As he sits in the central nursing hub of Lompoc Valley Medical Center's (LVMC) Critical Care Unit (CCU), the hands of Telemetry Technician Vince Moya never stop moving. Moya is seated between two computer screens, each listing names of patients and critical medical information such as cardiac rhythm, blood pressure, oxygen saturation level and more.
His fingers fly across the screens, pressing buttons and watching for significant changes in the readings, or the sounding of alarms. His head is on a constant swivel between the two screens.
For Moya, the role is a new one, after 33 years as a paramedic in Santa Maria, the Bay Area and Lompoc. Since December, he’s worked 12-hour shifts in CCU as a telemetry tech.
In that job, he monitors and interprets cardiac rhythms of patients hooked up to telemetric equipment, informing nurses of any changes. He’s also in charge of ensuring the machinery’s alarms are working correctly and knowing what to do in the event of an abnormality.

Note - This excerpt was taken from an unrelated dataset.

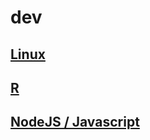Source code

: # dev

## [Linux](linux/README.md)

## [R](R/README.md)

## [NodeJS / Javascript](NodeJS/README.md)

A 1977 graduate of Lompoc High School, Moya became a paramedic in 1984. “When I got out of high school, my thoughts were to be in the forest service,” Moya recalls. “I did one year of conservation work in the CCC (Civilian Conservation Corps).”
Having learned CPR in the CCC, he then joined Search and Rescue and earned his advanced First Aid certificate before becoming an emergency medical technician. He then attended paramedic school. “I liked the challenge of going into chaos and making sense of it,” he says. “You’re dealing with critically ill people. I enjoy that challenge. I excel in that kind of environment.”
The medical field attracted him, he added, because he feels he is compassionate and enjoys helping people. “I like the challenge of making a difference in people’s lives,” says Moya, whose mother owned Jo Ann’s Fine Candies and Cakes in Lompoc for 36 years.
Most people burn out after a few years of being a paramedic, he says, but he was a dinosaur who kept with it for more than three decades. “I’d still be doing it,” the 58-year-old admits. “But as I get older, I have to be realistic. This opportunity came up to come inside and I took it. It’s different. It’s more cerebral. I’m constantly having to watch monitors and interact with my computer and people. It’s been kind of different.”
After awhile, he said, he could almost do his job with his eyes closed. The nature of the position meant that he would be working on an emergency call for maybe 30 minutes to an hour. As a Telemetry Technician, the activity is constant. Doctors and nurses base their treatment on the heart rhythms, so accuracy is essential.
“Everything has set parameters,” he says of the technology. “Most of the time it’s tracking patient movement. When they set off the alarm, you have to know is it real or not? You have to be able to know the difference. The cable could be pulled off, but it could be the real thing. That’s why I’m here.”
He also has an obligation to know information about the medical history of the patient, he explains. He reads charts, to have a better understanding of issues that might arise. “With EMS, I had one patient,” he says. “Here, I could see 12 patients.” He said he has enjoyed working in Critical Care.
“I enjoy the camaraderie and professionalism everyone exhibits here,” Moya says.